I'm trying to wrap a npz file with pybind11. I have the following arguments in python, where the function pathlookup is in c++ :

import testpy_path
sourcefile1 = np.load('data1.npy')
sourcefile2 = np.load('data2.npz') 
testpy_path.pathlookup(sourcefile1, sourcefile2) //error at sourcefile2 

In C++ with pybind11, I'm trying to generate the numpy inputs sourcefile1 and sourcefile2 like this:

void pathlookup(py::array_t<double, py::array::c_style | py::array::forecast> sourcefile1, py::array_t<double, py::array::c_style | py::array::forecast> sourcefile2){
    std::vector<double> sources1(sourcefile1.size()); 
    std::memcpy(sources1.data(), sourcefile1.data(), sourcefile1.size() * sizeof(double)); 
}

It works fine with sourcefile1 the .npy file but it doesn't work with the numpy .npz file. My question is, what are the arguments needed in the function pathlookup c++ to use the npz file and how would I store the npz file into a vector?

Thank you


Solution

  • I am not very experienced with numpy, but this is what I found in the manual:

    When you use load() with npz files then numpy.lib.npyio.NpzFile instance is created, that's not an array instance. Here is important part from manual about NpzFile:

    A dictionary-like object with lazy-loading of files in the zipped archive provided on construction.

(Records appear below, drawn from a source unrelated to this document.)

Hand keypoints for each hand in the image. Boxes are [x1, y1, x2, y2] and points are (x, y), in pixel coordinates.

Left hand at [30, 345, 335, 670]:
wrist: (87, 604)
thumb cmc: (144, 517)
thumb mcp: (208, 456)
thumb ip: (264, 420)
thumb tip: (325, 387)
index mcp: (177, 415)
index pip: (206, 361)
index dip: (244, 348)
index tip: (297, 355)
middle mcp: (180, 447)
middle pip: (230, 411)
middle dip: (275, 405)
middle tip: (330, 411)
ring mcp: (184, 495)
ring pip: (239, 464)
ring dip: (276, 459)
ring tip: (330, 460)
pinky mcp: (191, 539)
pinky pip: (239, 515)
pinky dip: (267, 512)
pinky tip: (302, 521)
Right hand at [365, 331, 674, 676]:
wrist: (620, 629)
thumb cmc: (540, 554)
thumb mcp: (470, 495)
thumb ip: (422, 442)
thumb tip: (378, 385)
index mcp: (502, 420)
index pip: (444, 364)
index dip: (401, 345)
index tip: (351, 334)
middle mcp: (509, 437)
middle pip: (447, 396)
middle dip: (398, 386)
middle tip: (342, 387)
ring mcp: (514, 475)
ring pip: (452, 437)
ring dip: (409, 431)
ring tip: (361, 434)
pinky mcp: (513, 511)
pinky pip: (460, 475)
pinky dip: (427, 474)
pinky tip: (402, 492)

    NpzFile is used to load files in the NumPy .npz data archive format. It assumes that files in the archive have a .npy extension, other files are ignored.

    The arrays and file strings are lazily loaded on either getitem access using obj['key'] or attribute lookup using obj.f.key. A list of all files (without .npy extensions) can be obtained with obj.files and the ZipFile object itself using obj.zip.

    That means you access your arrays through:

    np.savez("out.npz", x=data)
    x = np.load("out.npz")['x']
    

    Then x can be passed to your function.

    https://www.kite.com/python/docs/numpy.lib.npyio.NpzFile

    Edit:

    If you wish to load numpy arrays directly through pybind you can do:

    auto np = py::module::import("numpy");
    py::dict d = np.attr("load")("out.npz");
    for(auto k : d)
    {
        std::cout << k.first.cast<std::string>() << std::endl;
        std::cout << k.second.cast<py::array>().size() << std::endl;
    }
    

    or pass npz file handle as dict.